§ PROBLEM SET:
- A) According to the caregiving text, roughly how many working hours a year do caregivers sacrifice?
- B) List every dollar amount that appears in the caregiving text.

§ PAGE TEXT:
========

Statistics show that in the coming years the weight of caregiving for seniors will only intensify. A decade ago, the share of Canadians 65 and and older hovered around 14 per cent, before rising to 17 per cent, where it currently sits. You don’t need to be an economist to know that there will be a ballooning in the number of older Canadians. As well, the pace of change will accelerate over the coming decade to reach roughly 22 per cent of the population by 2027.
Family members will bear the brunt of the costs associated with that demographic trend, including both out-of-pocket expenses and loss of labour income.
Close to two million Canadians, or 14 per cent of those with parents older than of 65, incur care-related out-of-pocket costs. On average, that amounts to $3,300 a year, for every caregiver, or an annual cost of just more than $6-billion to the overall economy.
That cost is not distributed equally. Those with lower incomes bear more costs when it comes to aging parents: Canadians earning less than $50,000 a year spend on average 30 per cent more than those earning more than $100,000. This widens an already large income gap, further penalizes low-income Canadians and presents an even more troubling prospect as they themselves age.
Out-of-pocket costs are just the tip of the iceberg. The greatest damage is evident in the time Canadians take off their work week to care for aging parents. In the initial months of caregiving, the likelihood of the caregiver being absent from work increases by more than 20 per cent, and their employment rate falls by just under 2 per cent. Close to 30 per cent of workers with parents over the age of 65 take time off work. Caregivers sacrifice roughly 450 working hours a year, for an average of eight hours a week. In the context of a full-time job, that equates to a full day – an exhausting situation to maintain long-term.

========

§ Rows from a dataset:
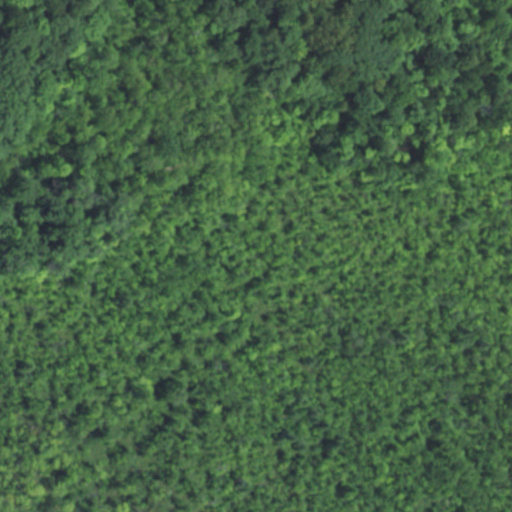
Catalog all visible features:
road: (341, 137)
road: (173, 168)
road: (87, 204)
park: (255, 256)
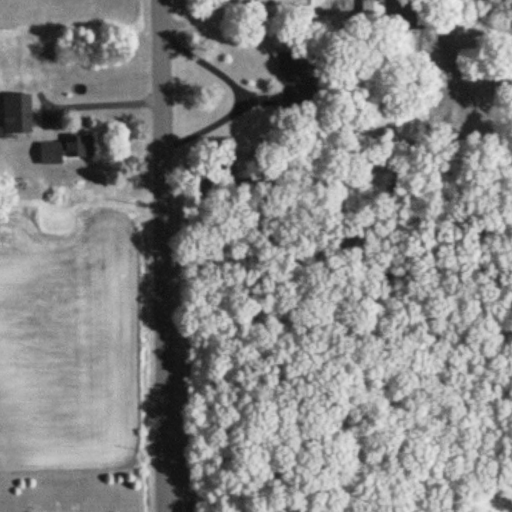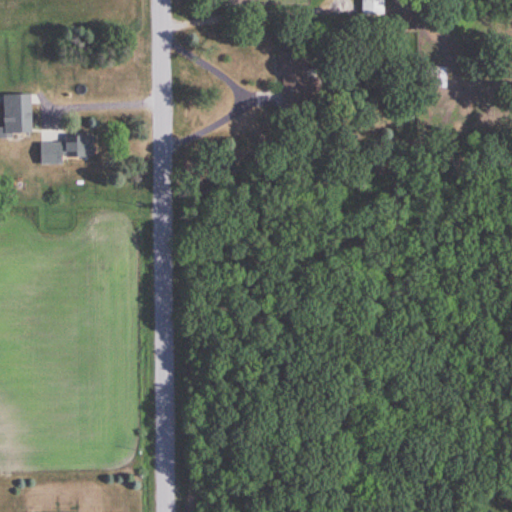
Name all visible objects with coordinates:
building: (371, 7)
building: (289, 76)
building: (432, 76)
road: (234, 92)
building: (14, 114)
building: (62, 150)
road: (163, 255)
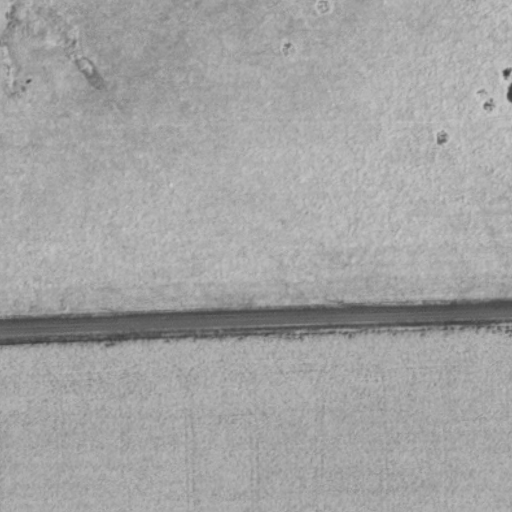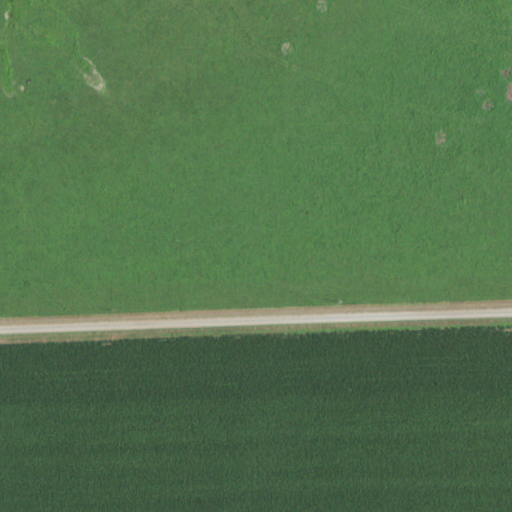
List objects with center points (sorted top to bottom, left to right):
road: (256, 318)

========

§ TASK-BY-TASK RESULTS:
- A) Roughly 450 working hours a year.

- B) $3,300; $6-billion; $50,000; $100,000